Die Zahlen der Statistik Austria zeigen, wie tief sich diese Dauerbelastung bereits in den Alltag eingeschrieben hat. 336.000 Menschen in Österreich waren 2023, also kurz nach Ausbruch des Ukraine-Krieges, erheblich materiell und sozial benachteiligt. Das waren um 135.000 Menschen mehr als ein Jahr zuvor. Dieser Trend hat sich fortgesetzt. Die relative Armut ist gestiegen. Im vierten Quartal 2025 wurde die 17. Welle der Befragung »So geht’s uns heute« von Statistik Austria durchgeführt. Die finanzielle Situation vieler Haushalte in Österreich bleibt weiterhin angespannt. 26 Prozent der befragten 18- bis 74-Jährigen gaben an, in den vergangenen zwölf Monaten Einkommensverluste erlitten zu haben. Für 42 Prozent blieb die soziale Lage stabil. Für 31 Prozent verbesserte sich die Einkommenssituation. Das bedeutet auch, dass die Schere weiter aufgeht. Vulnerable Bevölkerungsgruppen waren häufiger als die Gesamtbevölkerung von einer Verschlechterung ihrer finanziellen Lage betroffen. Besonders einkommensschwache und arbeitslose Haushalte standen Ende 2025 unter Druck.

Und dennoch bleibt die große gesellschaftliche Reaktion oft aus. Vielleicht, weil die permanente Krisenerfahrung zu einer paradoxen Gewöhnung geführt hat. Aus Empörung wird Müdigkeit, aus Unsicherheit Fatalismus.

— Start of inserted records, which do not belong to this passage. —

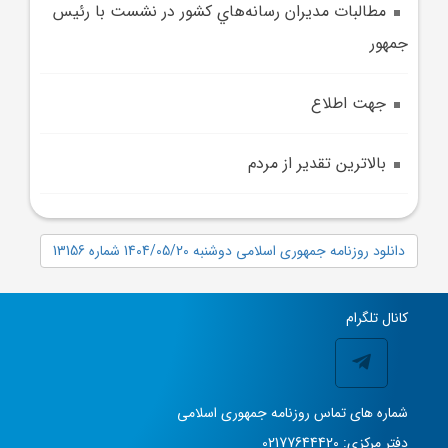
مطالبات مديران رسانه‌هاي کشور در نشست با رئيس
جمهور
جهت اطلاع
بالاترين تقدير از مردم
دانلود روزنامه جمهوری اسلامی دوشنبه 1404/05/20 شماره 13156
کانال تلگرام
شماره های تماس روزنامه جمهوری اسلامی
دفتر مرکزی: 02177644420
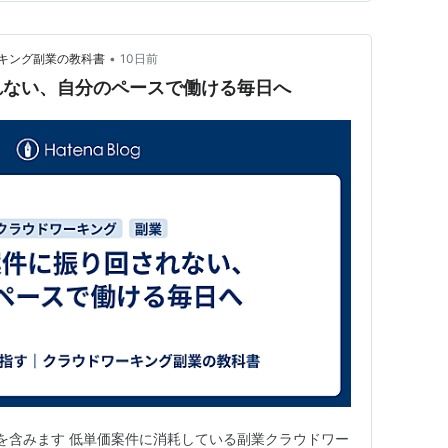
•
キング副業の教科書
10日前
れない、自分のペースで働ける毎日へ
ンを含みます 低単価案件に消耗している副業クラウドワー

Die eigentliche Gefahr des Dauerkrisenmodus liegt daher nicht nur in den Krisen selbst, sondern in der schleichenden Abstumpfung gegenüber ihren sozialen Folgen.
Dass die Armutsgefährdung trotz massiver Inflation nicht noch stärker gestiegen ist, verdankt Österreich vor allem seinem Sozialstaat. Ohne Sozialleistungen und Pensionen wären bereits 2024 42 Prozent der Menschen armutsgefährdet gewesen, hat die Statistik Austria erhoben. Auch das ist eine Botschaft dieser Zeit. Krisenresilienz entsteht nicht durch Durchhalteparolen, sondern durch gesellschaftlichen Zusammenhalt, funktionierende Institutionen und das Vertrauen, dass in einer unsicheren Welt nicht jeder allein gelassen wird.